Ms. Vanderkin said home care was also beneficial for her husband, who was her caregiver. Thomas Vanderkin was able to work from home while caring for his wife, and the daily nurses’ visits allowed him to run errands without having to leave Ms. Vanderkin alone.
Since her experience with home care, Ms. Vanderkin has spent many more days in the hospital and clinic. She experienced a relapse after the transplant and went on to receive more chemotherapy as well as ipilimumab. She responded to that treatment and has now been cancer-free for 3 years.
The ipilimumab did cause side effects, including intestinal problems that resulted in the need for parenteral nutrition. This side effect was made more bearable, Ms. Vanderkin said, because she was able to receive the parenteral nutrition at home. She and her husband were comfortable with additional home care because of their positive experience with posttransplant care.
“I think we’re conditioned to think that, to receive the best care, we have to be sitting in a hospital room or a clinic, but I think there’s a lot of things we can probably do at home,” Ms. Vanderkin said. “And we might fare a lot better as patients if we’re in an environment that we feel comfortable in.”
Experience at other centers
The team at Duke is not the first to study HSCT care at home. In fact, researchers in Sweden have been studying posttransplant home care since 1998.
A pilot trial the group published in 2000 suggested that home care was safe and, in some ways, superior to inpatient HSCT (Bone Marrow Transplant. 2000 Nov;26[10]:1057-60). Patients treated at home had a lower rate of bacteremia, fewer days of total parenteral nutrition, fewer erythrocyte transfusions, and fewer days on antibiotics and analgesics. Rates of fever, engraftment time, and acute GVHD were similar between the inpatient and home-care groups.
A study published by the same researchers in 2002 showed that patients who received home care had lower rates of grade 2-4 acute GVHD and transplant-related mortality compared to inpatients (Blood. 2002 Dec 15;100[13]:4317-24).

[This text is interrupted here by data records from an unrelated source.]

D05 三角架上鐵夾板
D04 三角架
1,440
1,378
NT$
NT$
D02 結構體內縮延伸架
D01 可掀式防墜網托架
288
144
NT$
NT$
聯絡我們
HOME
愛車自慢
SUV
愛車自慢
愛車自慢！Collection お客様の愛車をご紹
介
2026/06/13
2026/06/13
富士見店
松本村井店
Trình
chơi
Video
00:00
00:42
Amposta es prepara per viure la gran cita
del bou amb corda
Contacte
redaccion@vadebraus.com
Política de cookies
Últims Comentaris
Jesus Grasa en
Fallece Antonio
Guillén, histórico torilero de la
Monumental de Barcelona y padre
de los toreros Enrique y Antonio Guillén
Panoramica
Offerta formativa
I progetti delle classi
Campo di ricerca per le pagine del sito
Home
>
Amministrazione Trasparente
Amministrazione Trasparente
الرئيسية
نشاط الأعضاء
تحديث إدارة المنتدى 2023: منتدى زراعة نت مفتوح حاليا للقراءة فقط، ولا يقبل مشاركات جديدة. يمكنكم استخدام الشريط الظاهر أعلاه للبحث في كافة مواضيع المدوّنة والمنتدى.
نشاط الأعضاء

Two-year overall survival was superior with home care as well.
On the other hand, a study the group published in 2013 showed no significant differences in 5-year survival, transplant-related mortality, relapse, or chronic GVHD between inpatients and those who received care at home (Biol Blood Marrow Transplant. 2013. doi: 10.1016/j.bbmt.2012.11.5189).

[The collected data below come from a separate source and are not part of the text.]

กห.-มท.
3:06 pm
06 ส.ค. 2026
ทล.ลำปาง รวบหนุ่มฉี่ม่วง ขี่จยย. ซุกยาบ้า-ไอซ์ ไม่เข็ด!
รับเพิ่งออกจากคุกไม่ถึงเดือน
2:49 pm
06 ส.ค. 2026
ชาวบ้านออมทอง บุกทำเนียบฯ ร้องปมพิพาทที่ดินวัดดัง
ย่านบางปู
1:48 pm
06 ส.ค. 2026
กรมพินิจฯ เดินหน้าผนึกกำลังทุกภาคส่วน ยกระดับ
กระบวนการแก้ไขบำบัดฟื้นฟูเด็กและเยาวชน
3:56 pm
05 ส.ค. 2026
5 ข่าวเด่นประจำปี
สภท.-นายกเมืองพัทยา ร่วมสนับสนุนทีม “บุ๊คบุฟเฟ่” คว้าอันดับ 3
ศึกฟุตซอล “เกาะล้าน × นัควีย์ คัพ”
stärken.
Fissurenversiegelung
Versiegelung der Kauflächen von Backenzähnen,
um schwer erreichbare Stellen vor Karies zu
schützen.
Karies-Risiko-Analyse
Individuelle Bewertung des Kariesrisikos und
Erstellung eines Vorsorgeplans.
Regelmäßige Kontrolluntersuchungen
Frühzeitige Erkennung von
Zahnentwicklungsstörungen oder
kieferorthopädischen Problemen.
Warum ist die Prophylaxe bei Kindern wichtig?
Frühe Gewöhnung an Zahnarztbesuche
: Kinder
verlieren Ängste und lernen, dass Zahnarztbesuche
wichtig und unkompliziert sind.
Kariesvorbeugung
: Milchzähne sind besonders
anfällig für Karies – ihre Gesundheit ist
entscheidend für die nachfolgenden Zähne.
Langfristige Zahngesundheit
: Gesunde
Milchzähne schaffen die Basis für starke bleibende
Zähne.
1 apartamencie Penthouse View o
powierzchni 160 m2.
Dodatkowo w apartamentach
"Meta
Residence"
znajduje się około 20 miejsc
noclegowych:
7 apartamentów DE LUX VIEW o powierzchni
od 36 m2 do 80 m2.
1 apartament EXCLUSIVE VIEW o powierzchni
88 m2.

The phase 2 trials at Duke should provide more insight into patient outcomes, but results probably won’t be available for 2 more years, Dr. Chao said.
In the meantime, other U.S. researchers are studying home care as well. Memorial Sloan Kettering Cancer Center is conducting a pilot study to determine if HSCT care at home is feasible (NCT02671448).
Dr. Chao said home care should be possible for other centers, particularly those that already perform outpatient HSCT.
“Having the outpatient infrastructure to support these patients is a big step,” he said. “And I think we were able to do that mainly because we do most of our transplants in the outpatient setting already. So that jump to the home is a little less compared to a center that does no outpatient transplants.”
He added, “There’s a certain amount of inertia to overcome and a certain amount of apprehension from the caregivers initially because [patients aren’t] sitting in your unit all the time, but I don’t see this as a huge barrier.”
In fact, Dr. Chao said, if results with home care are favorable, it could potentially replace inpatient HSCT for certain patients.
Dr. Chao’s research is supported by Duke University, and he reported having no relevant financial disclosures.